Benjamin Tait runs Prospex Research Ltd, a London-based consultancy specializing in analysis of strategic and financial issues for the international power business

Tired of brave-new-world reports from Europe? Sick of the ignorant hype, the brash self-promotion, the dramatic calls to surely futile action, the endless arguments about regulation? Horrified by what is happening in the trading rooms, where a centenarian industry is coming under the command of a bunch of brilliant young lunatics from the financial markets? If you are in the equipment industry, perhaps you should be. The European equipment business of 1999 is actually locked in nothing more dramatic than a phoney war. Allegiances have been declared, objectives identified and new strategies prepared for ruthless implementation. But action? Pessimists can claim they don’t even see a skirmish along some very long front lines.

The situation in Spain is typical of what is happening around Europe. Spanish utilities and their potential rivals have something incredible like 20 000 MWe of major CCGT plant capacity on the drawing boards, but have not announced a single order. This cannot be blamed on slow authorisation processes. These do play a role, but there are much deeper issues. Here are a few of them:

  • What will happen in the pool that new entrants hope to sell to? By some accounts, the top two incumbents run the pool as they see fit. Will they crush any interlopers into the arena?
  • What about gas? If you don’t like the deal on offer from the de facto pipeline monopoly, Gas Natural, will you find a commercially adequate replacement in LNG supplies?

  • What will the grid access regime look like in the long term? Players don’t know, but badly need to. Grid terms can help a project make a fortune, or ruin it.

  • Is existing capacity better-placed than it looks? Reactors may enjoy much longer lives than expected. Conventional thermal plants may be inefficient, but they have been depreciated, and revamping them is cheap compared to the costs of a greenfield project.

    From the equipment supply point of view, other big European markets are in even worse shape. As reported here last month, power policy in Italy appears to be more focused on legacy distortions and how to maintain them than on creating a level playing field, fast, and getting out of the way. Even if liberal promises are in place, they must be respected and be seen to be respected before cautious new entrants will spend hundreds of millions of euros on gas turbines. That could take years.

    In Germany, power market competition has taken off. This is great news for German industry, and a huge boost for the liberal cause. But new entrants may only have more doubts. The German price premium they are targeting is shrinking rapidly, and the incumbents may become much nastier and more effective rivals than expected. Meanwhile grid access is, again, a headache. Today’s cumbersome patchwork system should be revised by September. But there is much to fix, and there is no guarantee that Germany will ever rival the Nordic region in pro-market grid system excellence.

    Although only time will tell, it seems today that France is a write-off. Foreign followers of the electricity reform debate there must wonder if they are living in the same world as French officials.

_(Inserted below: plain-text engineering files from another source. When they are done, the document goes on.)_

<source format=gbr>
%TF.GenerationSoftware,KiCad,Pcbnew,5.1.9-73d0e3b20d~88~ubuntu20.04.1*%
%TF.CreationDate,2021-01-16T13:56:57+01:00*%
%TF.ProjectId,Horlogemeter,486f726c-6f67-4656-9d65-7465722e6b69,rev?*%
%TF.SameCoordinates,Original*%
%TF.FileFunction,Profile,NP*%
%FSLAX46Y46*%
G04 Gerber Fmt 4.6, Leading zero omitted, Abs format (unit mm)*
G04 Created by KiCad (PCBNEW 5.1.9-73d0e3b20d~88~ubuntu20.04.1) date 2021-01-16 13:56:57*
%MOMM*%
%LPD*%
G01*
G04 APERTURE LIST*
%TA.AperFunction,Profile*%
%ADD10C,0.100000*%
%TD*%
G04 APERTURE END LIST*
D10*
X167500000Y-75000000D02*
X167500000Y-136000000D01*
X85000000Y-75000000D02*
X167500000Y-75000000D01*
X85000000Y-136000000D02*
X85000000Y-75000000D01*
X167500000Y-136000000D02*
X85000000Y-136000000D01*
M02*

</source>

They certainly won’t see a reason to forecast a near-term dash for gas (although the change is happening even in France – see panel below). The same conclusions should probably also apply in Portugal and Austria. These anti-liberals have been joined, in fact if not in name, by the UK, which is still maintaining its so-called ‘gas moratorium’, despite the anti-competitive effect that policy is having.

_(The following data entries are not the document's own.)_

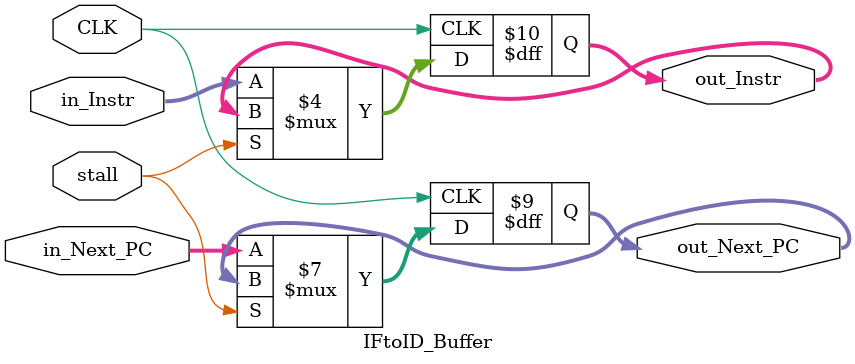
<source format=v>
module IFtoID_Buffer(
  input CLK, stall,
  input wire[31:0] in_Next_PC, in_Instr,
  output reg[31:0] out_Next_PC, out_Instr );

always @(posedge CLK)
begin
  if(stall == 1'b1) begin
    out_Next_PC <= out_Next_PC;
    out_Instr <= out_Instr;
  end else begin
    out_Next_PC <= in_Next_PC;
    out_Instr <= in_Instr;
    end
end

endmodule

</source>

    In the Benelux, there is probably some room for growth, but the region is already an enthusiastic promoter of gas-fired cogeneration. There is a limited and broadly stagnant supply of refineries, chemical complexes and steel mills worth using as an anchor for a major CCGT plant. The Nordic region, meanwhile, is a web of complexity. Finland and Denmark are not hostile to gas-fired power, but Sweden and Norway are. In any case, building a CCGT to sell gas-fired output at current Nord Pool power exchange prices would be suicidal. Unless prices pick up and green consciousness fades, little may happen.

    Yet the chilling thought is that phoney war is no excuse for inaction. The pace of change in the European power business, if not the equipment segment, really is worth some ugly hype, self-promotion, ordering about, arguing, and crazy trading rocket science (with live and armed rockets). If the forces at work do finally order in the heavy artillery, the factories providing it will probably never have been busier. What a way to run a war.